Text for analysis:
◆ ◆ ◆ ◆ ◆

Rethinking Money and Tokenomics for the Cosmos Hub

I’d like to open a discussion about the concept of money and its potential implications for the Cosmos Hub. This is simply an idea I’ve developed after reflecting on the role of money and how monetary systems function. It’s not a proposal, just a vision that I hope can spark thoughtful conversations within the community.


The Nature of Money: A Foundational Perspective

At its core, money is the debt of the entity that issues it. When new money is created, the issuer owes a service equal to the purchasing power of that money.

A simple analogy:
Imagine a baker stranded on an island with others. The baker gives a mason 100 coupons, each redeemable for one loaf of bread in the future, in exchange for building a bakery.

  • These coupons are money—they represent the baker’s debt.
  • The baker must accept them later in exchange for bread.
  • When a coupon returns to the baker, the debt is considered repaid.

From this, two key points emerge:

  1. The purpose of issuing money matters.
    If the baker issued coupons just to give them away, it would be a donation, not an investment. Issuing them in exchange for a bakery is a strategic investment to produce more bread.
  2. Money is destroyed when it returns to the issuer.

◆ ◆ ◆ ◆ ◆

Request a: Count the lines of the records that contain the string "trés" and give only the number.

◆ ◆ ◆ ◆ ◆

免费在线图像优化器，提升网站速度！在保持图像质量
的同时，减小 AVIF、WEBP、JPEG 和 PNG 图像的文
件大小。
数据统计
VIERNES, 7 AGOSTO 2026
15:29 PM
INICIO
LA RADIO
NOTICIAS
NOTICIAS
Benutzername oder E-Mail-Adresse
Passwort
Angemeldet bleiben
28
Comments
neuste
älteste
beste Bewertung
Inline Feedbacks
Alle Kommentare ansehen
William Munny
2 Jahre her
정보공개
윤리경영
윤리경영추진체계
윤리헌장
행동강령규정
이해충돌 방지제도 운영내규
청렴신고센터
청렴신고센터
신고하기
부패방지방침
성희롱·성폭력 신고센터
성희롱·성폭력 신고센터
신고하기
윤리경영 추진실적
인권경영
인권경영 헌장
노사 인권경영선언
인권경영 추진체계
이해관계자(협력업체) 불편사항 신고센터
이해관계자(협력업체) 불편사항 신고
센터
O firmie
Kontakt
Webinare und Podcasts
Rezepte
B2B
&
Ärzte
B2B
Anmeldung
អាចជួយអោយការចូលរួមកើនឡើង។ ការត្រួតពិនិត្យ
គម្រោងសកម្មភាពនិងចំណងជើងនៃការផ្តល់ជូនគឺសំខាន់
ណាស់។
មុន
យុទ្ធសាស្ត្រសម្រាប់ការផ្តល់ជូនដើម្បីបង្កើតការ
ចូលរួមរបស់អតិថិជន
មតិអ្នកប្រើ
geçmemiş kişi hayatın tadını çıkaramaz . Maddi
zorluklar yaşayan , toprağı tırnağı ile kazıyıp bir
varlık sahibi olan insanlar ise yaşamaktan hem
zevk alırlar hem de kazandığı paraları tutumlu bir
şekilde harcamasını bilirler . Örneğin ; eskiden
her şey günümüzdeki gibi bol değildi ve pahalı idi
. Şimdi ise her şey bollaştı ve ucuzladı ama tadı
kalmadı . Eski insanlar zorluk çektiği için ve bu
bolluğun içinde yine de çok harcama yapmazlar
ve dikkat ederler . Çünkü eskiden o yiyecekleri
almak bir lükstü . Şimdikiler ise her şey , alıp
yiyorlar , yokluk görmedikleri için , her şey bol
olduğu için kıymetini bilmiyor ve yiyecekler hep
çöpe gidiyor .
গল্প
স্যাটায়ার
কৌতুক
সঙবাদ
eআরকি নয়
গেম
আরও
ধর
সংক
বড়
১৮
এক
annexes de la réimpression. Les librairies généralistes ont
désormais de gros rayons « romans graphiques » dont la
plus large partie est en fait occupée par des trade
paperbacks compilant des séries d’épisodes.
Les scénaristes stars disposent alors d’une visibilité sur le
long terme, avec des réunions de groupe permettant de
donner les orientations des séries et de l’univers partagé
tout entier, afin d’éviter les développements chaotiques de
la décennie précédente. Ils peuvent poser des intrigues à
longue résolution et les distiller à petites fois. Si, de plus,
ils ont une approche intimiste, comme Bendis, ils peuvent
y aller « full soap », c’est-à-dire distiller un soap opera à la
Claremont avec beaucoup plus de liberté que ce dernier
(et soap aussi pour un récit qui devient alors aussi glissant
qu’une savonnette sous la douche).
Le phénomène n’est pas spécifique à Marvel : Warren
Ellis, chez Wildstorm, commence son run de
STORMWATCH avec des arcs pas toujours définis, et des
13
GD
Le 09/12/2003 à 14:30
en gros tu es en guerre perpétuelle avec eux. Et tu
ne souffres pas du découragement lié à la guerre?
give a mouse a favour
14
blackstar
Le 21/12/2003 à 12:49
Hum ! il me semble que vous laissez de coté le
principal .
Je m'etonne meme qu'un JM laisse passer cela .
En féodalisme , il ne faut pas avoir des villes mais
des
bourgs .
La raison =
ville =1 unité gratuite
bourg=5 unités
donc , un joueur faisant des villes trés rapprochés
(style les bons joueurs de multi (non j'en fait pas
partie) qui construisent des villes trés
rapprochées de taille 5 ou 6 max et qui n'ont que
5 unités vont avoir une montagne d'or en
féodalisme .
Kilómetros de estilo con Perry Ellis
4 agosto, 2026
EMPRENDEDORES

◆ ◆ ◆ ◆ ◆

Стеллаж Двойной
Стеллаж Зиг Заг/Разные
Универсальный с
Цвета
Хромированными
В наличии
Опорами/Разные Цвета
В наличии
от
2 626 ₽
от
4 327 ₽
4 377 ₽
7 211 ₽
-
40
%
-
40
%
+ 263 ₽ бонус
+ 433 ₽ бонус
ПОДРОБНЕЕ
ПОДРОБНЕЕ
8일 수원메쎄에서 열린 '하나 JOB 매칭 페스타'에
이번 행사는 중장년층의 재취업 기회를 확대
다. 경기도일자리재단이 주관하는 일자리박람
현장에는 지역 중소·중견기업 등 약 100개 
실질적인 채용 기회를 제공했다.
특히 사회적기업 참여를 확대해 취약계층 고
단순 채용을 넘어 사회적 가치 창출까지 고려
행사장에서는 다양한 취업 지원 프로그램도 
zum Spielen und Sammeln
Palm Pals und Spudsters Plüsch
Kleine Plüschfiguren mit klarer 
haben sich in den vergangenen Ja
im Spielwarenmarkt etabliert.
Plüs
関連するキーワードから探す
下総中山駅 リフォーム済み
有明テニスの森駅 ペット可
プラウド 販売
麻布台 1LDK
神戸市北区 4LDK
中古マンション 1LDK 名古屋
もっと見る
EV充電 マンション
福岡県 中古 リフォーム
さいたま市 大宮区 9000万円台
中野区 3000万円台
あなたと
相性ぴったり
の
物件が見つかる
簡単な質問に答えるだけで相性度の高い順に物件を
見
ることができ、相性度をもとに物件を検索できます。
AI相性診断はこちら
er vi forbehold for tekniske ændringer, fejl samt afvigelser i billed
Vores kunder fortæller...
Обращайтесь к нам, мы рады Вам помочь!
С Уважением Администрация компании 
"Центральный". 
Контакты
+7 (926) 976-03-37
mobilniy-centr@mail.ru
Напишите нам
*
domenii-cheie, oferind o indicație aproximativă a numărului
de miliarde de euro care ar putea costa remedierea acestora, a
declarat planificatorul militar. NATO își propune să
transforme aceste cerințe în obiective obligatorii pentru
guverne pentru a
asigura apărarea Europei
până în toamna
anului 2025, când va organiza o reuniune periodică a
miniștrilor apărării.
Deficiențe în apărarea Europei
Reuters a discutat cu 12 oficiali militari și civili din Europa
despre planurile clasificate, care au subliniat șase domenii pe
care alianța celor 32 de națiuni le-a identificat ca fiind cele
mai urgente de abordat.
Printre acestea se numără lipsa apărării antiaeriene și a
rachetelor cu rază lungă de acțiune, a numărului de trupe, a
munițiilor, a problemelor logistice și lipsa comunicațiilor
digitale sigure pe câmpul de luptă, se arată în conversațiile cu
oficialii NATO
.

◆ ◆ ◆ ◆ ◆

Request b:
Answer these questions from the post on money and the Cosmos Hub:
(i) How many coupons does the baker give the mason?
(ii) What is each coupon redeemable for?
(iii) According to the second key point, when is money destroyed?

Exercise response a: 2

Exercise response b:
(i) 100
(ii) One loaf of bread in the future
(iii) When it returns to the issuer